Prince's physician, Dr. Michael Schulenberg, and his bodyguard and assistant Kirk Johnson both admitted to helping the singer obtain other controlled substances – but not Fentanyl – in the weeks before his death. At Johnson's request, Schulenberg prescribed Prince 15 Percocet pills. In his notes, he said they would help the singer battle back pain, and the doctor made the prescription out to Johnson to keep Prince's identity secret.
During his press conference on Thursday, Metz noted that "Prince did not die from taking a prescribed Percocet" and said that his investigation did not reveal any links between Schulenberg and the lethal Fentanyl.
However, Schulenberg agreed to a civil settlement with the U.S. Attorney's office on Thursday, the Star Tribune reports. The agreement stipulates that the doctor will pay a $30,000 fine as punishment for prescribing "Schedule 2 controlled substances in the name of an individual, knowing that the controlled substances were intended to be used by another individual, in violation of the Controlled Substances Act." In addition, Schulenberg consented to be monitored by the U.S. Drug Enforcement Agency for two years. Johnson's name did not appear in the settlement.
In a statement, U.S. Attorney Greg Brooker said, "doctors are trusted medical professionals and,
in the midst of our opioid crisis, they must be part of the solution. As
licensed professionals, doctors are held to a high level of accountability in
their prescribing practices, especially when it comes to highly addictive
painkillers. The U.S. attorney’s office and the DEA will not hesitate to take
action against healthcare providers who fail to comply with the Controlled
Substances Act. We are committed to using every available tool to stem the tide
of opioid abuse."
Schulenberg reached the settlement "in compromise of disputed claims." The doctor did not admit liability.
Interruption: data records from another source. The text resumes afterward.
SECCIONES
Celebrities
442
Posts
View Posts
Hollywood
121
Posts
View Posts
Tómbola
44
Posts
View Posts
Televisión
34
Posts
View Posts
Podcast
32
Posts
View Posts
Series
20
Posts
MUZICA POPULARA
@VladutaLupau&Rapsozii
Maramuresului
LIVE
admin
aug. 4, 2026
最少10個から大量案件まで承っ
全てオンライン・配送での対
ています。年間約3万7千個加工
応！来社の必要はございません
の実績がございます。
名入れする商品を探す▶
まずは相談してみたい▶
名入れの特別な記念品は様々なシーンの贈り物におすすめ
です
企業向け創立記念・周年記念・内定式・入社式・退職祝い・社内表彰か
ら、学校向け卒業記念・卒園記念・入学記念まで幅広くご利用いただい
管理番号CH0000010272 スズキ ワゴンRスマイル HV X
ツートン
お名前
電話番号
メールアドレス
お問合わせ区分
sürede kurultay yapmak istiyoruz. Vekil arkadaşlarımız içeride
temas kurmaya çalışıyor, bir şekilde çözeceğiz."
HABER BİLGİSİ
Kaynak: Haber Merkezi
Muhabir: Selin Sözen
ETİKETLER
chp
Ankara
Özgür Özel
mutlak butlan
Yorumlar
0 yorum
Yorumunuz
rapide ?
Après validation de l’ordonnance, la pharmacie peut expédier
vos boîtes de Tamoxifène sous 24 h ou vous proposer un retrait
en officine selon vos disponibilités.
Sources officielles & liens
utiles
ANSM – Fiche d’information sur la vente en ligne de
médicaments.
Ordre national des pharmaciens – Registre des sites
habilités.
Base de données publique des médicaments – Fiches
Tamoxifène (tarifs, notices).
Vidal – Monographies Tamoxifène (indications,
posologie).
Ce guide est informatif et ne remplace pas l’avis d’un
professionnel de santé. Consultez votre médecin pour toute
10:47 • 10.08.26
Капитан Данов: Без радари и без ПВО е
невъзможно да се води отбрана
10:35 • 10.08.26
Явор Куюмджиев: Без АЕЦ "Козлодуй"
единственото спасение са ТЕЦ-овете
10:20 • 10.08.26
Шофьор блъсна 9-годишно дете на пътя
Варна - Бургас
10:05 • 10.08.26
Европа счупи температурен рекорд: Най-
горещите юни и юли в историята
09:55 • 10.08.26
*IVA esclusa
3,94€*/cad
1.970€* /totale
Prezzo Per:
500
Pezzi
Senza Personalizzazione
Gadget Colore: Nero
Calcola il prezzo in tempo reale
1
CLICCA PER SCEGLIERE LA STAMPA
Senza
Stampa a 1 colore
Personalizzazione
Schulenberg initially saw Prince because the singer "had been experiencing numbness and tingling in his hands and legs and had vomited the night before," according to Metz. At that time, Schulenberg examined the singer and prescribed him a pair of uncontrolled substances, vitamin D and nausea medication.
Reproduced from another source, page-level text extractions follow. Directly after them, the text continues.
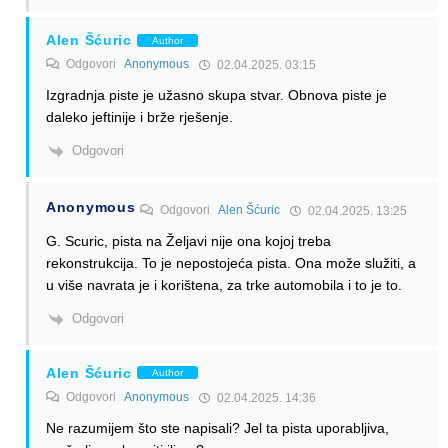
Alen Šćuric
Author
Odgovori
Anonymous
02.04.2025. 03:15
Izgradnja piste je užasno skupa stvar. Obnova piste je
daleko jeftinije i brže rješenje.
Odgovori
Anonymous
Odgovori
Alen Šćuric
02.04.2025. 13:25
G. Scuric, pista na Željavi nije ona kojoj treba
rekonstrukcija. To je nepostojeća pista. Ona može služiti, a
u više navrata je i korištena, za trke automobila i to je to.
Odgovori
Alen Šćuric
Author
Odgovori
Anonymous
02.04.2025. 14:36
Ne razumijem što ste napisali? Jel ta pista uporabljiva,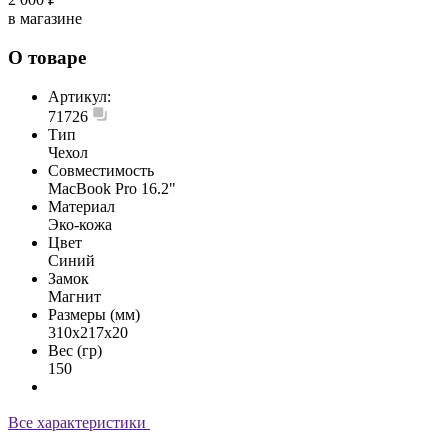
в магазине
О товаре
Артикул:
71726
Тип
Чехол
Совместимость
MacBook Pro 16.2"
Материал
Эко-кожа
Цвет
Синий
Замок
Магнит
Размеры (мм)
310х217х20
Вес (гр)
150
Все характеристики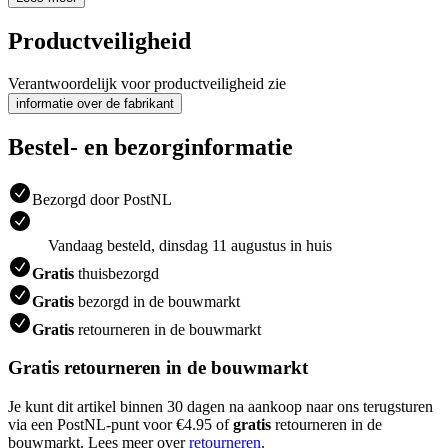
Productveiligheid
Verantwoordelijk voor productveiligheid zie
informatie over de fabrikant
Bestel- en bezorginformatie
Bezorgd door PostNL
Vandaag besteld, dinsdag 11 augustus in huis
Gratis
thuisbezorgd
Gratis
bezorgd in de bouwmarkt
Gratis
retourneren in de bouwmarkt
Gratis retourneren in de bouwmarkt
Je kunt dit artikel binnen 30 dagen na aankoop naar ons terugsturen
via een PostNL-punt voor €4.95 of
gratis
retourneren in de
bouwmarkt. Lees meer over
retourneren
.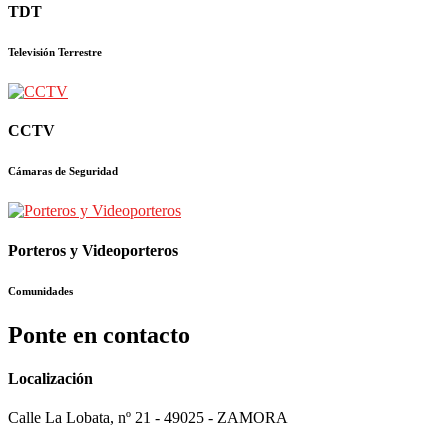
TDT
Televisión Terrestre
CCTV
Cámaras de Seguridad
Porteros y Videoporteros
Comunidades
Ponte en contacto
Localización
Calle La Lobata, nº 21 - 49025 - ZAMORA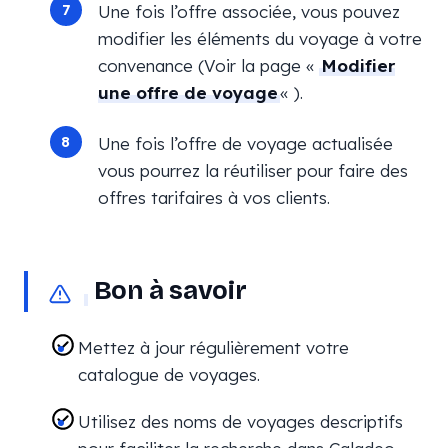
Une fois l’offre associée, vous pouvez
modifier les éléments du voyage à votre
convenance (Voir la page «
Modifier
une offre de voyage
« ).
Une fois l’offre de voyage actualisée
vous pourrez la réutiliser pour faire des
offres tarifaires à vos clients.
Bon à savoir
Mettez à jour régulièrement votre
catalogue de voyages.
Utilisez des noms de voyages descriptifs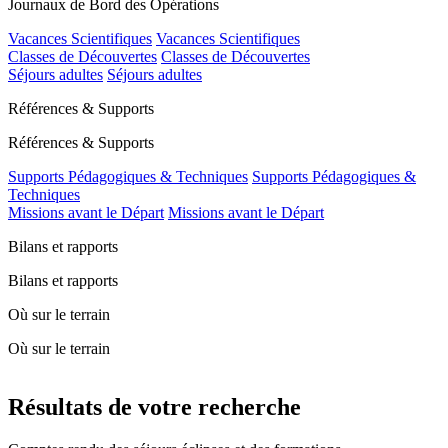
Journaux de Bord des Opérations
Vacances Scientifiques
Vacances Scientifiques
Classes de Découvertes
Classes de Découvertes
Séjours adultes
Séjours adultes
Références & Supports
Références & Supports
Supports Pédagogiques & Techniques
Supports Pédagogiques &
Techniques
Missions avant le Départ
Missions avant le Départ
Bilans et rapports
Bilans et rapports
Où sur le terrain
Où sur le terrain
Résultats de votre recherche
Soon after, Johnson reached out to Schulenberg again; this time, he asked the doctor to provide Prince with pain medication. Prince subsequently passed out on a plane ride back from an Atlanta show, likely due to another counterfeit Vicodin pill, causing the plane to make an emergency landing. Emergency medical services revived the singer when he touched down.
Johnson then got in touch with Schulenberg yet again, "concerned about Prince's opiate use." The doctor saw Prince, who inquired "about opiate withdrawal symptoms." Schulenberg "administered IV fluids," prescribed a blood-pressure medication and an antihistamine, and spoke with the singer's management "about arranging chemical dependency treatment."
On April 21st, 2016, Schulenberg drove to Paisley Park to follow up on that conversation and present the results of blood tests he had performed on Prince. When he arrived, the singer was dead.